==== DATA FOR THIS TASK ====

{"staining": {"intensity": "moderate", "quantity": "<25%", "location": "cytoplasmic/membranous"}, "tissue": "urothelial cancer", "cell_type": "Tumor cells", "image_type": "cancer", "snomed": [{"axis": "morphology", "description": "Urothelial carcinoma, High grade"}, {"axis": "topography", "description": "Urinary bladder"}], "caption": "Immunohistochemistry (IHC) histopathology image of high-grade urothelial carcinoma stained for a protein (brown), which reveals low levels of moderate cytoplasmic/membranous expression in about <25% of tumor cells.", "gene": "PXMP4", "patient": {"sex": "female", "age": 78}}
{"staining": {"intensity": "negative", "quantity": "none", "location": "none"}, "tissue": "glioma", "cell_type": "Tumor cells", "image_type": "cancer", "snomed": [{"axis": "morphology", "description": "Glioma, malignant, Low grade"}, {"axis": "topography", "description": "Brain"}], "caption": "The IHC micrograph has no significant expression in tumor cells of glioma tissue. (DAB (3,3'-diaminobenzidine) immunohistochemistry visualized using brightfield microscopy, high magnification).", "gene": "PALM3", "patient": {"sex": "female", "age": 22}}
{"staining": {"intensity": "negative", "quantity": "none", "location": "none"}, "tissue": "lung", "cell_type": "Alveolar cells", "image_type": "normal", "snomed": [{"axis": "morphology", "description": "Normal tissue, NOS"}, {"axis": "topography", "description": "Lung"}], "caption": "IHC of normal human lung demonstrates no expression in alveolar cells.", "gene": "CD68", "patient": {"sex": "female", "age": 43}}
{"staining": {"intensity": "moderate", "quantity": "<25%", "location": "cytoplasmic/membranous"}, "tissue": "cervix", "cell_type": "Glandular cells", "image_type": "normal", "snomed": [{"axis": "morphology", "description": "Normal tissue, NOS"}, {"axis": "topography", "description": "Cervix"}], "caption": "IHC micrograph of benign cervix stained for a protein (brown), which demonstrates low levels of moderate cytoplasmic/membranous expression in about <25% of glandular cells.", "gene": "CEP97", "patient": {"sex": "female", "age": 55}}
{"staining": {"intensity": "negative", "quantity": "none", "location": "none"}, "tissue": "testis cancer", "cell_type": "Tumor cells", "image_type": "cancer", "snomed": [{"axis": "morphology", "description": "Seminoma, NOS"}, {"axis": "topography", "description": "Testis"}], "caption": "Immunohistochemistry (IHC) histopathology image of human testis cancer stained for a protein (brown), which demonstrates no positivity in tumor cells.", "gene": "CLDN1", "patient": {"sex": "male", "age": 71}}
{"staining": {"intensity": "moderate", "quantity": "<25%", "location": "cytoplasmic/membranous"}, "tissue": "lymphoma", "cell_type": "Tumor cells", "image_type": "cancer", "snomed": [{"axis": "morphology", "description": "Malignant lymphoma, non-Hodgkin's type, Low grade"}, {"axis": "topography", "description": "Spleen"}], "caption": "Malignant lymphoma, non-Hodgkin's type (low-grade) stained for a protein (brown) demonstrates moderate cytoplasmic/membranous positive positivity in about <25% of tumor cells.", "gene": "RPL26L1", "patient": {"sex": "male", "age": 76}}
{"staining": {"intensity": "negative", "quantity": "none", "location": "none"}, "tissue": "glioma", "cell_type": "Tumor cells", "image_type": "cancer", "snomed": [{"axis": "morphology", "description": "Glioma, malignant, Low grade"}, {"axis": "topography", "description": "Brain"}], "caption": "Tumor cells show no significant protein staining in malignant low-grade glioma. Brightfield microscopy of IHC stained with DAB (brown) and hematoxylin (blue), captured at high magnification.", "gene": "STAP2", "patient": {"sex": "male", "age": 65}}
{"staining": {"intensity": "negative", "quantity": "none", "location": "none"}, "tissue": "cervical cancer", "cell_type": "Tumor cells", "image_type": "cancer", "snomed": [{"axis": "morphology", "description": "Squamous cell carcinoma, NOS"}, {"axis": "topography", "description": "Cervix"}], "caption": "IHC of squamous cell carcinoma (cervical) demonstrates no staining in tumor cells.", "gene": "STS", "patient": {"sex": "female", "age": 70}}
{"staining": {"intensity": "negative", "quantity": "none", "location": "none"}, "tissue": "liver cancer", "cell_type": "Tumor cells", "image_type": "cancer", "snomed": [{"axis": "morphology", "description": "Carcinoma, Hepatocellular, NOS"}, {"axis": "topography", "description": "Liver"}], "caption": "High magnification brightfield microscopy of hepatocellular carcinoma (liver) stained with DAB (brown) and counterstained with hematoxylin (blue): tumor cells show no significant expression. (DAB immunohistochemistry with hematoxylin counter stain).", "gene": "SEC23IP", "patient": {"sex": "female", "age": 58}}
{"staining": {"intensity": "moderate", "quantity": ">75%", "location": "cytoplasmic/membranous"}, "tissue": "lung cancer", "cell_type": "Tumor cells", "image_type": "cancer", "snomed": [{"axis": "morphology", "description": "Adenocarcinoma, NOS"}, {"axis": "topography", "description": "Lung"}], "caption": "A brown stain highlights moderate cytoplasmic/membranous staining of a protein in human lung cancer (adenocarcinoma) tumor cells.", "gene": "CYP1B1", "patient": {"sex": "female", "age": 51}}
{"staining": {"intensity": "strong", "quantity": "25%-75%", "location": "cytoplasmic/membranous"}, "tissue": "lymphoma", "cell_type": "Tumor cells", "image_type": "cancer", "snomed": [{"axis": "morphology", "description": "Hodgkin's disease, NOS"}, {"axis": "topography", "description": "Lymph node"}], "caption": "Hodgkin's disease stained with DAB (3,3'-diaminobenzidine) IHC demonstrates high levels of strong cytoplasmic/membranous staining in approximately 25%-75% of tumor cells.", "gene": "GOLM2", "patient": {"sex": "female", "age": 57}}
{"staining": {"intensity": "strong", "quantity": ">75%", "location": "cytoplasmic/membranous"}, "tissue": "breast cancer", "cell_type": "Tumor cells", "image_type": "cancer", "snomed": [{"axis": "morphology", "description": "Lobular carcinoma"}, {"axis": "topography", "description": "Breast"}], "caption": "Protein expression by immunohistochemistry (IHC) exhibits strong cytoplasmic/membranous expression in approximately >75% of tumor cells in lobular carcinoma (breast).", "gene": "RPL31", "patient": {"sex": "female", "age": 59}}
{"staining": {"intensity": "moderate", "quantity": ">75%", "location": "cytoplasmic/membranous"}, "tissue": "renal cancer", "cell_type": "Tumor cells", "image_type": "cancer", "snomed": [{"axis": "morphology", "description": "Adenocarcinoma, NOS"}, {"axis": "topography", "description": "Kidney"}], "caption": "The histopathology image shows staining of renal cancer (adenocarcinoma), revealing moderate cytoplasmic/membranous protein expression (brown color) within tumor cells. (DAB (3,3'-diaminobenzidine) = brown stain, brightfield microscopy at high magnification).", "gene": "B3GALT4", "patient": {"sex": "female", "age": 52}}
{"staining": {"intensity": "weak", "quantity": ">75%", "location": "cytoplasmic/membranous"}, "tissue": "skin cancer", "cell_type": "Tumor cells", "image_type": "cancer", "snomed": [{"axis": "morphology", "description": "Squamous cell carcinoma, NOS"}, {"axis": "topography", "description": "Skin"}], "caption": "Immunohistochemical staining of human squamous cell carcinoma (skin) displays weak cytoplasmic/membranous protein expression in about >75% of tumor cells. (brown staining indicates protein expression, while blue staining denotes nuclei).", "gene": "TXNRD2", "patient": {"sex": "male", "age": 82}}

====

EXERCISE OBJECTIVE = Word for word, restate every record in the listing.

TASK RESULT =
{"staining": {"intensity": "moderate", "quantity": "<25%", "location": "cytoplasmic/membranous"}, "tissue": "urothelial cancer", "cell_type": "Tumor cells", "image_type": "cancer", "snomed": [{"axis": "morphology", "description": "Urothelial carcinoma, High grade"}, {"axis": "topography", "description": "Urinary bladder"}], "caption": "Immunohistochemistry (IHC) histopathology image of high-grade urothelial carcinoma stained for a protein (brown), which reveals low levels of moderate cytoplasmic/membranous expression in about <25% of tumor cells.", "gene": "PXMP4", "patient": {"sex": "female", "age": 78}}
{"staining": {"intensity": "negative", "quantity": "none", "location": "none"}, "tissue": "glioma", "cell_type": "Tumor cells", "image_type": "cancer", "snomed": [{"axis": "morphology", "description": "Glioma, malignant, Low grade"}, {"axis": "topography", "description": "Brain"}], "caption": "The IHC micrograph has no significant expression in tumor cells of glioma tissue. (DAB (3,3'-diaminobenzidine) immunohistochemistry visualized using brightfield microscopy, high magnification).", "gene": "PALM3", "patient": {"sex": "female", "age": 22}}
{"staining": {"intensity": "negative", "quantity": "none", "location": "none"}, "tissue": "lung", "cell_type": "Alveolar cells", "image_type": "normal", "snomed": [{"axis": "morphology", "description": "Normal tissue, NOS"}, {"axis": "topography", "description": "Lung"}], "caption": "IHC of normal human lung demonstrates no expression in alveolar cells.", "gene": "CD68", "patient": {"sex": "female", "age": 43}}
{"staining": {"intensity": "moderate", "quantity": "<25%", "location": "cytoplasmic/membranous"}, "tissue": "cervix", "cell_type": "Glandular cells", "image_type": "normal", "snomed": [{"axis": "morphology", "description": "Normal tissue, NOS"}, {"axis": "topography", "description": "Cervix"}], "caption": "IHC micrograph of benign cervix stained for a protein (brown), which demonstrates low levels of moderate cytoplasmic/membranous expression in about <25% of glandular cells.", "gene": "CEP97", "patient": {"sex": "female", "age": 55}}
{"staining": {"intensity": "negative", "quantity": "none", "location": "none"}, "tissue": "testis cancer", "cell_type": "Tumor cells", "image_type": "cancer", "snomed": [{"axis": "morphology", "description": "Seminoma, NOS"}, {"axis": "topography", "description": "Testis"}], "caption": "Immunohistochemistry (IHC) histopathology image of human testis cancer stained for a protein (brown), which demonstrates no positivity in tumor cells.", "gene": "CLDN1", "patient": {"sex": "male", "age": 71}}
{"staining": {"intensity": "moderate", "quantity": "<25%", "location": "cytoplasmic/membranous"}, "tissue": "lymphoma", "cell_type": "Tumor cells", "image_type": "cancer", "snomed": [{"axis": "morphology", "description": "Malignant lymphoma, non-Hodgkin's type, Low grade"}, {"axis": "topography", "description": "Spleen"}], "caption": "Malignant lymphoma, non-Hodgkin's type (low-grade) stained for a protein (brown) demonstrates moderate cytoplasmic/membranous positive positivity in about <25% of tumor cells.", "gene": "RPL26L1", "patient": {"sex": "male", "age": 76}}
{"staining": {"intensity": "negative", "quantity": "none", "location": "none"}, "tissue": "glioma", "cell_type": "Tumor cells", "image_type": "cancer", "snomed": [{"axis": "morphology", "description": "Glioma, malignant, Low grade"}, {"axis": "topography", "description": "Brain"}], "caption": "Tumor cells show no significant protein staining in malignant low-grade glioma. Brightfield microscopy of IHC stained with DAB (brown) and hematoxylin (blue), captured at high magnification.", "gene": "STAP2", "patient": {"sex": "male", "age": 65}}
{"staining": {"intensity": "negative", "quantity": "none", "location": "none"}, "tissue": "cervical cancer", "cell_type": "Tumor cells", "image_type": "cancer", "snomed": [{"axis": "morphology", "description": "Squamous cell carcinoma, NOS"}, {"axis": "topography", "description": "Cervix"}], "caption": "IHC of squamous cell carcinoma (cervical) demonstrates no staining in tumor cells.", "gene": "STS", "patient": {"sex": "female", "age": 70}}
{"staining": {"intensity": "negative", "quantity": "none", "location": "none"}, "tissue": "liver cancer", "cell_type": "Tumor cells", "image_type": "cancer", "snomed": [{"axis": "morphology", "description": "Carcinoma, Hepatocellular, NOS"}, {"axis": "topography", "description": "Liver"}], "caption": "High magnification brightfield microscopy of hepatocellular carcinoma (liver) stained with DAB (brown) and counterstained with hematoxylin (blue): tumor cells show no significant expression. (DAB immunohistochemistry with hematoxylin counter stain).", "gene": "SEC23IP", "patient": {"sex": "female", "age": 58}}
{"staining": {"intensity": "moderate", "quantity": ">75%", "location": "cytoplasmic/membranous"}, "tissue": "lung cancer", "cell_type": "Tumor cells", "image_type": "cancer", "snomed": [{"axis": "morphology", "description": "Adenocarcinoma, NOS"}, {"axis": "topography", "description": "Lung"}], "caption": "A brown stain highlights moderate cytoplasmic/membranous staining of a protein in human lung cancer (adenocarcinoma) tumor cells.", "gene": "CYP1B1", "patient": {"sex": "female", "age": 51}}
{"staining": {"intensity": "strong", "quantity": "25%-75%", "location": "cytoplasmic/membranous"}, "tissue": "lymphoma", "cell_type": "Tumor cells", "image_type": "cancer", "snomed": [{"axis": "morphology", "description": "Hodgkin's disease, NOS"}, {"axis": "topography", "description": "Lymph node"}], "caption": "Hodgkin's disease stained with DAB (3,3'-diaminobenzidine) IHC demonstrates high levels of strong cytoplasmic/membranous staining in approximately 25%-75% of tumor cells.", "gene": "GOLM2", "patient": {"sex": "female", "age": 57}}
{"staining": {"intensity": "strong", "quantity": ">75%", "location": "cytoplasmic/membranous"}, "tissue": "breast cancer", "cell_type": "Tumor cells", "image_type": "cancer", "snomed": [{"axis": "morphology", "description": "Lobular carcinoma"}, {"axis": "topography", "description": "Breast"}], "caption": "Protein expression by immunohistochemistry (IHC) exhibits strong cytoplasmic/membranous expression in approximately >75% of tumor cells in lobular carcinoma (breast).", "gene": "RPL31", "patient": {"sex": "female", "age": 59}}
{"staining": {"intensity": "moderate", "quantity": ">75%", "location": "cytoplasmic/membranous"}, "tissue": "renal cancer", "cell_type": "Tumor cells", "image_type": "cancer", "snomed": [{"axis": "morphology", "description": "Adenocarcinoma, NOS"}, {"axis": "topography", "description": "Kidney"}], "caption": "The histopathology image shows staining of renal cancer (adenocarcinoma), revealing moderate cytoplasmic/membranous protein expression (brown color) within tumor cells. (DAB (3,3'-diaminobenzidine) = brown stain, brightfield microscopy at high magnification).", "gene": "B3GALT4", "patient": {"sex": "female", "age": 52}}
{"staining": {"intensity": "weak", "quantity": ">75%", "location": "cytoplasmic/membranous"}, "tissue": "skin cancer", "cell_type": "Tumor cells", "image_type": "cancer", "snomed": [{"axis": "morphology", "description": "Squamous cell carcinoma, NOS"}, {"axis": "topography", "description": "Skin"}], "caption": "Immunohistochemical staining of human squamous cell carcinoma (skin) displays weak cytoplasmic/membranous protein expression in about >75% of tumor cells. (brown staining indicates protein expression, while blue staining denotes nuclei).", "gene": "TXNRD2", "patient": {"sex": "male", "age": 82}}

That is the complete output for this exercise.